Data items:
____________________

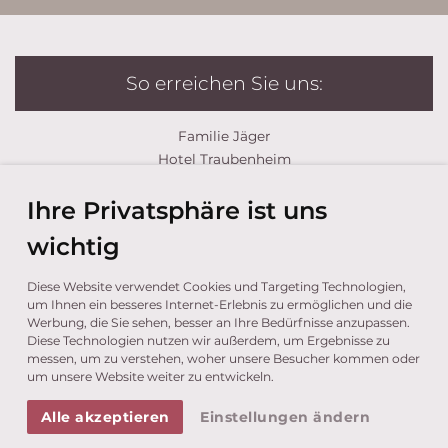
So erreichen Sie uns:
Familie Jäger
Hotel Traubenheim
Segenbühelstraße 8
Ihre Privatsphäre ist uns
39019 Dorf Tirol
Südtirol · Italien
wichtig
Tel.
+39 0473 923542
Diese Website verwendet Cookies und Targeting Technologien,
Fax +39 0473 923072
um Ihnen ein besseres Internet-Erlebnis zu ermöglichen und die
www.traubenheim.it
Werbung, die Sie sehen, besser an Ihre Bedürfnisse anzupassen.
info@traubenheim.it
Diese Technologien nutzen wir außerdem, um Ergebnisse zu
messen, um zu verstehen, woher unsere Besucher kommen oder
um unsere Website weiter zu entwickeln.
ROUTE IN GOOGLE MAPS ÖFFNEN
Alle akzeptieren
Einstellungen ändern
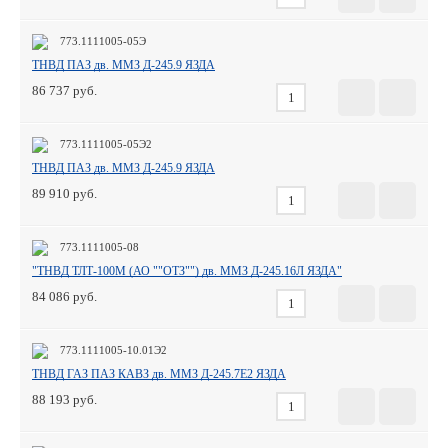
773.1111005-05Э
ТНВД ПАЗ дв. ММЗ Д-245.9 ЯЗДА
86 737
773.1111005-05Э2
ТНВД ПАЗ дв. ММЗ Д-245.9 ЯЗДА
89 910
773.1111005-08
"ТНВД ТЛТ-100М (АО ""ОТЗ"") дв. ММЗ Д-245.16Л ЯЗДА"
84 086
773.1111005-10.01Э2
ТНВД ГАЗ ПАЗ КАВЗ дв. ММЗ Д-245.7Е2 ЯЗДА
88 193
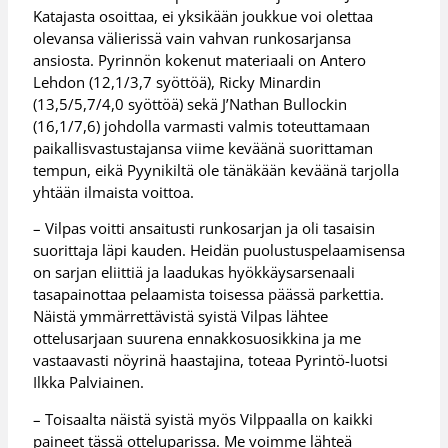
Katajasta osoittaa, ei yksikään joukkue voi olettaa
olevansa välierissä vain vahvan runkosarjansa
ansiosta. Pyrinnön kokenut materiaali on Antero
Lehdon (12,1/3,7 syöttöä), Ricky Minardin
(13,5/5,7/4,0 syöttöä) sekä J’Nathan Bullockin
(16,1/7,6) johdolla varmasti valmis toteuttamaan
paikallisvastustajansa viime keväänä suorittaman
tempun, eikä Pyynikiltä ole tänäkään keväänä tarjolla
yhtään ilmaista voittoa.
– Vilpas voitti ansaitusti runkosarjan ja oli tasaisin
suorittaja läpi kauden. Heidän puolustuspelaamisensa
on sarjan eliittiä ja laadukas hyökkäysarsenaali
tasapainottaa pelaamista toisessa päässä parkettia.
Näistä ymmärrettävistä syistä Vilpas lähtee
ottelusarjaan suurena ennakkosuosikkina ja me
vastaavasti nöyrinä haastajina, toteaa Pyrintö-luotsi
Ilkka Palviainen.
– Toisaalta näistä syistä myös Vilppaalla on kaikki
paineet tässä otteluparissa. Me voimme lähteä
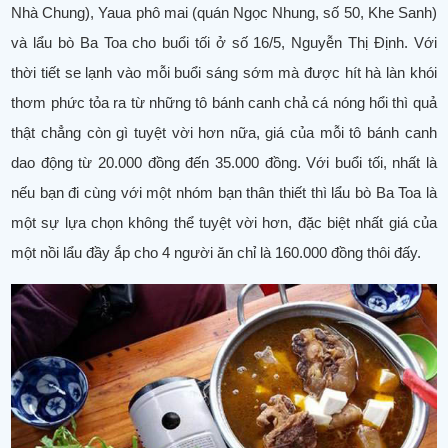
Nhà Chung), Yaua phô mai (quán Ngọc Nhung, số 50, Khe Sanh)
và lẩu bò Ba Toa cho buổi tối ở số 16/5, Nguyễn Thị Định. Với
thời tiết se lạnh vào mỗi buổi sáng sớm mà được hít hà làn khói
thơm phức tỏa ra từ những tô bánh canh chả cá nóng hổi thì quả
thật chẳng còn gì tuyệt vời hơn nữa, giá của mỗi tô bánh canh
dao động từ 20.000 đồng đến 35.000 đồng. Với buổi tối, nhất là
nếu bạn đi cùng với một nhóm bạn thân thiết thì lẩu bò Ba Toa là
một sự lựa chọn không thể tuyệt vời hơn, đặc biệt nhất giá của
một nồi lẩu đầy ắp cho 4 người ăn chỉ là 160.000 đồng thôi đấy.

____________________

Work request
Write out again, word for word, the part of the rows that opens with the line containing "Nhà Chung), Yaua" and closes with the last line of the rows.

Answer to this problem
Nhà Chung), Yaua phô mai (quán Ngọc Nhung, số 50, Khe Sanh)
và lẩu bò Ba Toa cho buổi tối ở số 16/5, Nguyễn Thị Định. Với
thời tiết se lạnh vào mỗi buổi sáng sớm mà được hít hà làn khói
thơm phức tỏa ra từ những tô bánh canh chả cá nóng hổi thì quả
thật chẳng còn gì tuyệt vời hơn nữa, giá của mỗi tô bánh canh
dao động từ 20.000 đồng đến 35.000 đồng. Với buổi tối, nhất là
nếu bạn đi cùng với một nhóm bạn thân thiết thì lẩu bò Ba Toa là
một sự lựa chọn không thể tuyệt vời hơn, đặc biệt nhất giá của
một nồi lẩu đầy ắp cho 4 người ăn chỉ là 160.000 đồng thôi đấy.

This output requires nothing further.